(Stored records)
+---+

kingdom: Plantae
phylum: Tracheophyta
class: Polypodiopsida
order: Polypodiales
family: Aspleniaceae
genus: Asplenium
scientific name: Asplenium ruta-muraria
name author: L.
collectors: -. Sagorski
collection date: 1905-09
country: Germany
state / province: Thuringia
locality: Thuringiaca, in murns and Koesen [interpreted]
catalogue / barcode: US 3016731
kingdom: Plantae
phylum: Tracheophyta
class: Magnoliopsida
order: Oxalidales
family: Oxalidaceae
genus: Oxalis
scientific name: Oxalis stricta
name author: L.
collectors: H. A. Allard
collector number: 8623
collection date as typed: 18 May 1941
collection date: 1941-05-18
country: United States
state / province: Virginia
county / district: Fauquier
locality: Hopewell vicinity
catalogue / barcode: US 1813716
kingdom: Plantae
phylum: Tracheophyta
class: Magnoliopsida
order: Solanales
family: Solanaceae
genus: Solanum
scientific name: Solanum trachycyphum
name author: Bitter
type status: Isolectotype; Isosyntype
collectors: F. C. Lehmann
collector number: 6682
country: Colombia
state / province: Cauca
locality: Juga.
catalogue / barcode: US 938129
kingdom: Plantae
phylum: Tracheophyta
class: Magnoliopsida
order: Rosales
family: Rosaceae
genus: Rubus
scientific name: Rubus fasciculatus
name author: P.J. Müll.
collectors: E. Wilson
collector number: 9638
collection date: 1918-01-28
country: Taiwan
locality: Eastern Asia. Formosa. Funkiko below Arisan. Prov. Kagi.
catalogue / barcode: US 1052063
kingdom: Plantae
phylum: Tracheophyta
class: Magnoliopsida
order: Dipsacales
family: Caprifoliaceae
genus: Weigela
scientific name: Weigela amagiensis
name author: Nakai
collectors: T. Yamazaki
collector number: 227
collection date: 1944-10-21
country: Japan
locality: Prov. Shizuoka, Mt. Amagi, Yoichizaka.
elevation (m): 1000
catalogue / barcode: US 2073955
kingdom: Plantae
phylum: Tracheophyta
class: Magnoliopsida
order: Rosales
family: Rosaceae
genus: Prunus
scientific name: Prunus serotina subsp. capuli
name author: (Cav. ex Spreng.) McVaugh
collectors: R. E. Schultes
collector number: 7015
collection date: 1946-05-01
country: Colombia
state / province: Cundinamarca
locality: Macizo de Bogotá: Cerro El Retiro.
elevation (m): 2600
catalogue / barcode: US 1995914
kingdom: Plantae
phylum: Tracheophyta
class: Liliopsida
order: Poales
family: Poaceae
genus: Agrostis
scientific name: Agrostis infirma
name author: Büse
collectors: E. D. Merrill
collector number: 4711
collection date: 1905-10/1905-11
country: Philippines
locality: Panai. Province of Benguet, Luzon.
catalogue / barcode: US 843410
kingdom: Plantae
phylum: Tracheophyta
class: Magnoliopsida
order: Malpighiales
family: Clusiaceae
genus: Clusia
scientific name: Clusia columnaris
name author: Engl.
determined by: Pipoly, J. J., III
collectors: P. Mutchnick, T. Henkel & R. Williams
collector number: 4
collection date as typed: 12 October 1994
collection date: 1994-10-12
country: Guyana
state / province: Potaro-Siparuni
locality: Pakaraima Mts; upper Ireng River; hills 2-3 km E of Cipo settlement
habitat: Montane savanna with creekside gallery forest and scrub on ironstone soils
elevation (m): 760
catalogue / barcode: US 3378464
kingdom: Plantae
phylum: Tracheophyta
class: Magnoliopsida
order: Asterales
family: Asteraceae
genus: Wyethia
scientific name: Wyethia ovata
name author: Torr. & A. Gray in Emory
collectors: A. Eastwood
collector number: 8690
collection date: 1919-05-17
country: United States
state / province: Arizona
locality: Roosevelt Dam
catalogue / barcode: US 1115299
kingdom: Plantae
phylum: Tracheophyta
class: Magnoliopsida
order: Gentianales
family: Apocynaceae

+---+

_Aim:_ Identify each line above that contains the word "scientific", and copy it. Case counts.

_Solution:_
scientific name: Asplenium ruta-muraria
scientific name: Oxalis stricta
scientific name: Solanum trachycyphum
scientific name: Rubus fasciculatus
scientific name: Weigela amagiensis
scientific name: Prunus serotina subsp. capuli
scientific name: Agrostis infirma
scientific name: Clusia columnaris
scientific name: Wyethia ovata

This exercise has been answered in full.